Each year, St. Francis House recognizes the outstanding work of one staff member with the Tim Bulla Spirit of St. Francis Award. The award was created in 2018 in honor of 25 years of service by former St. Francis House Associate Director of Clinical Services, Tim Bulla, who was known for his exceptional compassion and dedicated service throughout every aspect of his work.
Employees nominate a colleague who has, “consistently treated others with respect and dignity, demonstrated intentional acts of compassion, serves with humility and has an unwavering commitment to social justice.”
This year, St. Francis House staff awarded the honor to Fabiana Videla, our incredible Guest Services Manager. Fabi serves the St. Francis House guests with humility. When asked to share a story about a time she was able to help someone through her work, she refused, saying, “I’d rather share a story about a time someone helped me.” Fabi says she believes the good of St. Francis House comes from the whole community, rather than any one person.
Those who nominated Fabi for the award praised her hard work and genuine care for the guests and staff of St. Francis House saying…
“I see her run around the building all day long. Her name is called 10-25 times a day on the radio, and she still smiles. I’m not sure how she does it, but she does. We are blessed to have her as part of the St. Francis House Team.”
“She treats everyone with great respect. She leads with an example. Very thoughtful and caring.”
And, simply, “She’s just the best!”
After she received her well-deserved award, we spoke with Fabi, who reflected on her work and the significance of the acknowledgement.
How long have you worked at St. Francis House?
I started volunteering in the kitchen at St. Francis House in May, 2012. I volunteered for four years or so, about three times a week. I was already convinced I was an employee. I remember telling Seth, “Hey Seth, I’m going to Argentina for a vacation if that’s ok,” and he would say, “Go! You are a volunteer!”
In March 2016, there was an opening for Day Shelter Coordinator on the third floor and I took it. Now, I have been the Guest Services Manager for about a year.

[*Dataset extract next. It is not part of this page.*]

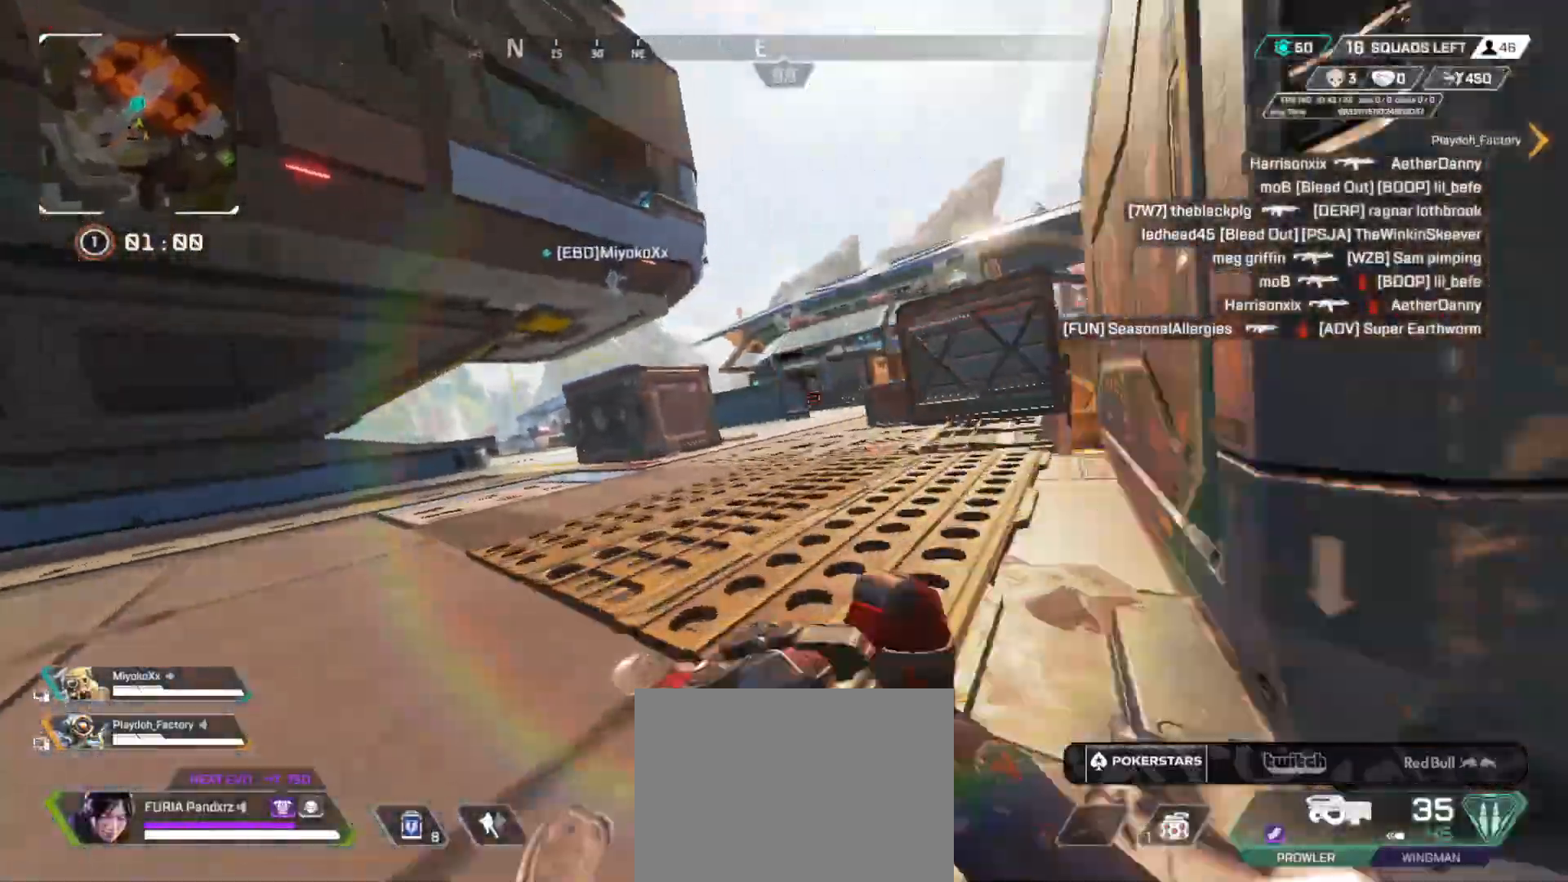
{"buttons": [], "left_stick": "up-right", "right_stick": "center", "button_events": [[17, "A", "down"], [167, "A", "up"], [217, "R2", "down"], [384, "R2", "up"], [401, "B", "up"]]}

Could you describe your work at St. Francis House?
There are several groups working on my team: the Guest Engagement Liaisons, the clothing program, the Resource Center where guests can access showers, computers, and phones, the Margaret Stewart Lindsay Art Studio where we do art therapy, and the SNAP program, which is the food stamps program. My job is very fast paced, with a lot of problem solving, supervision for the staff, engagement with the guests, and tons of communication with other departments, donors, and volunteers.
What does the Tim Bulla spirit of St. Francis Award mean to you?
It means a lot to me because I was lucky to work very closely to Tim Bulla for several years.
Tim was the most patient, dedicated, and humble individual you could think of. I still find myself remembering him, when confronted with a difficult decision, and asking myself what Tim would do.
What motivates you to go above and beyond in your work?
St. Francis House as a community.
I found here not just a job that I love, but also a group of people that are my friends and my family away from my friends and family in Argentina.
I feel at home here. That’s why I try to do my best every day, like I would at home.
Do you have a story you might be able to share about the time you were able to help someone in your work?
I’d rather share a story about a time when someone helped me.
I was by myself at my desk on the third floor with several people waiting in there. That area was always full of people waiting to be seen for appointments with case managers and clinicians.
There was a very agitated guest in the waiting area who started coming towards me, and another guest named Brian was also waiting. Brian was always quiet, but he stood right up and said “Are you okay? Do you need anything?” and helped calm the other guest down.
Brian gave me a hug and went back to his chair to wait for his appointment.
I think of it, and I get emotional.
When he did that for me, I realized that I was part of a strong community, and he was helping me without being asked to. That is very meaningful to me. It should not always be about what we do for others, but also about recognizing what others do for us, and how we depend on others. Both matter and are the essence of the social fabric.
Brian and I still hug when we see each other around.
What kind of impact do you hope to have for the guests and the staff at St. Francis House and beyond?
I believe in in the small gestures, in the little things that are done persistently: smiling back or lending an ear for listening, putting extra food on the plate, taking a minute to bring one more option to the clothing counter, showing up every day to work, saying good morning early when everybody’s still waiting outside.
With these things that we can all easily do, we may not change the course of someone’s life 180 degrees, but I am convinced that if we can improve someone’s day by only one degree, we have already changed the direction in a significant way. Maybe a simple kind answer from staff this morning will mean that a guest will decide to take a shower and go to detox later that day.
I believe in those little, meaningful things.